I have a fair amount of library books that I have read and need to review and return and feel a bit uninspired to write at length about them, so here goes:
The Short Story Of Film, by Ian Haydn Smith
This book’s title is a bit of a misnomer. From it one would expect that the book is short (it’s not, it’s a usual book length of around 200 pages) and that it is constructed in a narrative form (it is not). Instead, the book contains short discussions of different aspects of film that are designed to present the reader with an understanding both of the technical language of film and film criticism as well as a knowledge of genres and films that are viewed as being important by the author for the reader to know. All of this would be well and good if the author had a good idea of what was significant and didn’t use the book to promote his own agenda so often. Indeed, his tiresome commentary on genres he’s not fond of and his advocacy of genres and movies that he does find significant based on his own background makes this book an example of why contemporary leftist tries to ruin everything with its focus on identity theories of one kind or another. This book, lamentably, falls into that trap.
A History Of Tea: The Life And Times Of The World’s Favorite Beverage, by Laura C. Martin
This book is a short one at just over 200 pages if one includes its interesting appendices and it deals with the legend and history of tea.
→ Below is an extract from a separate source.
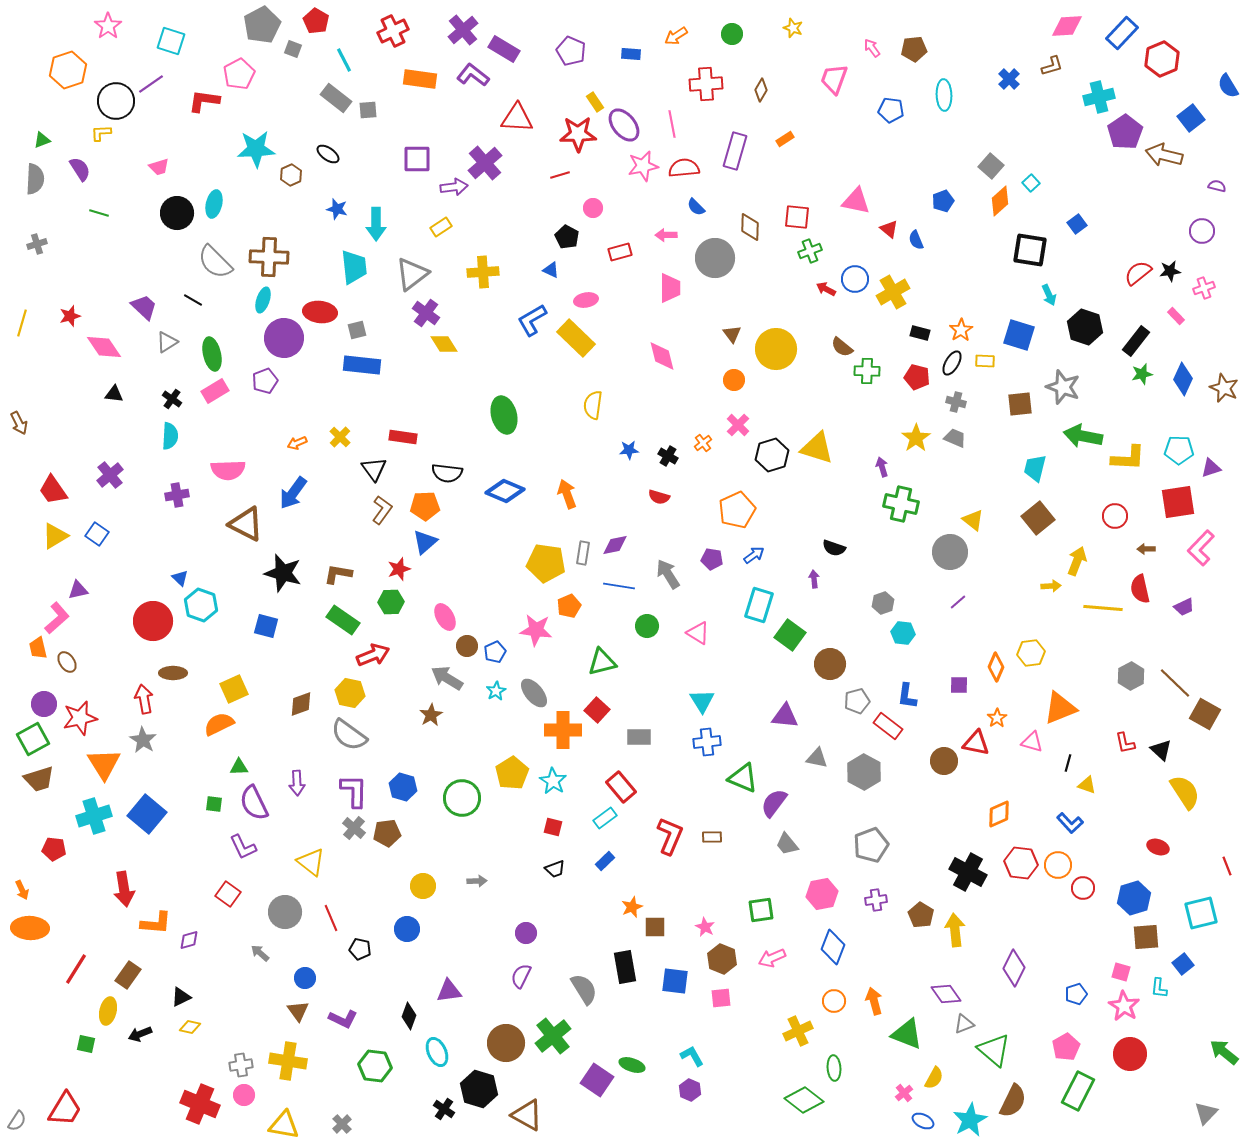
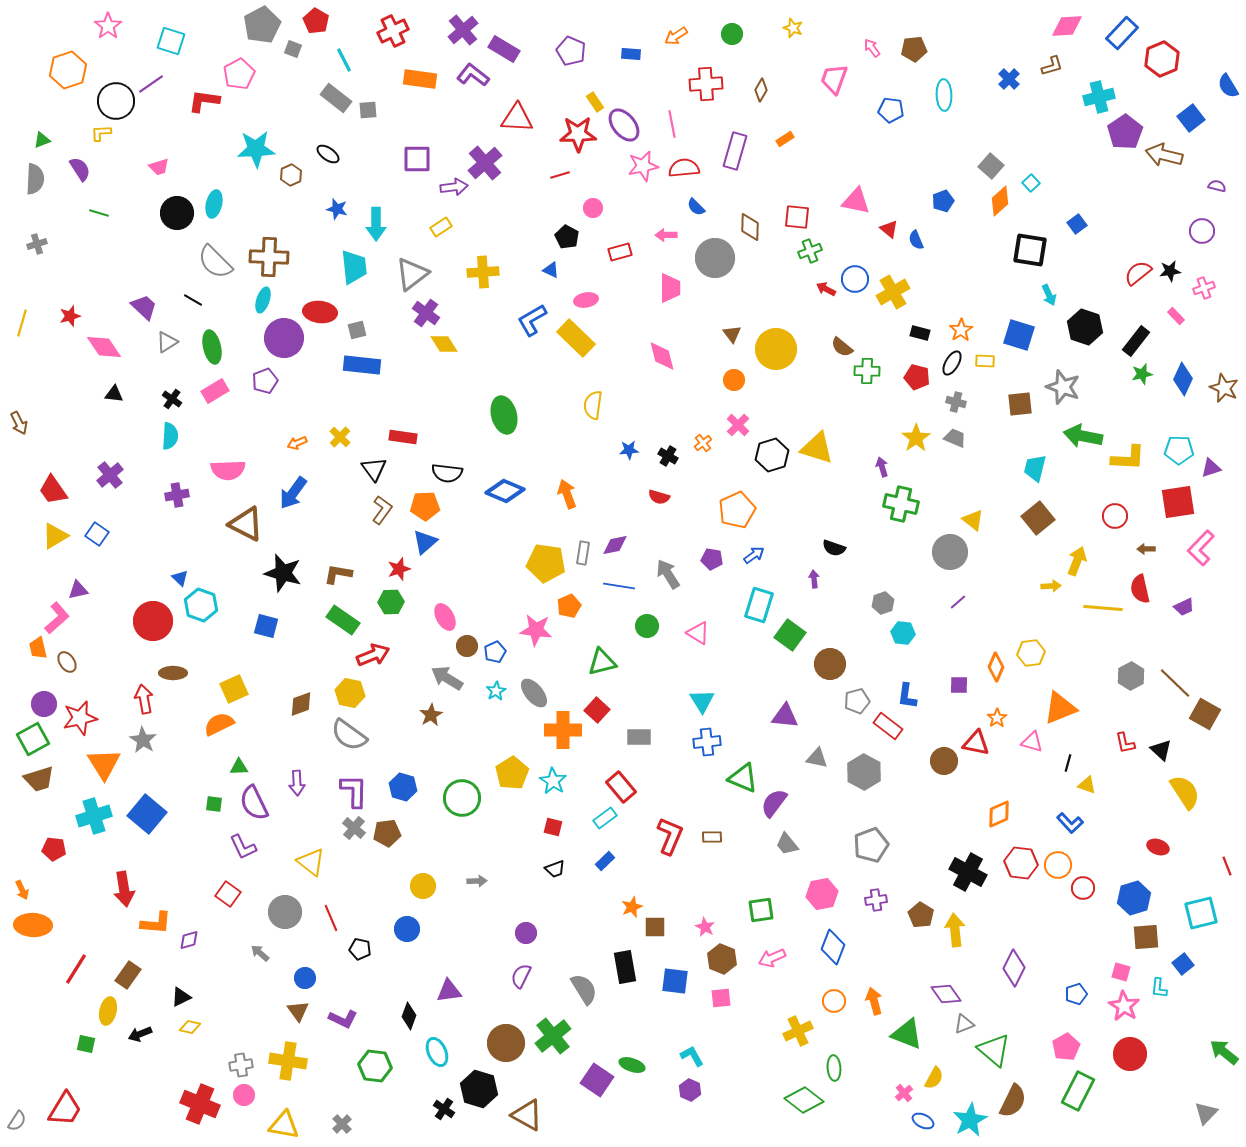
green ellipse at (212, 354): moved 7 px up
orange ellipse at (30, 928): moved 3 px right, 3 px up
The author’s book is a solid and enjoyable one if you happen to like tea as I do, and its material begins with a discussion of how tea moves from the shrub to the cup before discussing the history and legend of tea’s origins in Southern China, its spread to the rest of China and Korea, then Japan (including a chapter on the Japanese tea ceremony), then back to tea in the Ming period before exploring the spread of tea throughout the world, the role of the British in spreading tea from China to India and Ceylon, tea in England and the United States, and a look at tea today and tomorrow. This book could certainly be a lot longer, but like a good high tea this particular book will both satisfy and whet the appetite of those who want to know more about the history of tea and its cultivation.
The Tea Book: All Things Tea, by Louise Cheadle and Nick Kilby
This book is certainly a large book, coming in at 200 full sized pages, but it seems a bit of a stretch for any book to consider itself “the” tea book instead of “a” tea book. The book’s contents are pretty straightforward–the book is divided into five parts after an introduction, including a look at tea drinkers around the world, a brief history of tea, a look at the process by which tea is refined and processed, a look at the drinking of tea and some recipes involving tea. There are plenty of photos and discussions of different national cultures involving tea that I found personally very interesting, and the book’s examination of the difference between tea producers and tea consumers was also quite thoughtful. This is not the be-all and end-all of tea books, to be sure, but it is a very interesting read and is precisely the sort of book that a tea-lover like myself would love to have on their coffee table to look at occasionally for resources on where to drink teas and meeting teas that one wants to try and also to impress and inform guests who are similarly interested in this drink.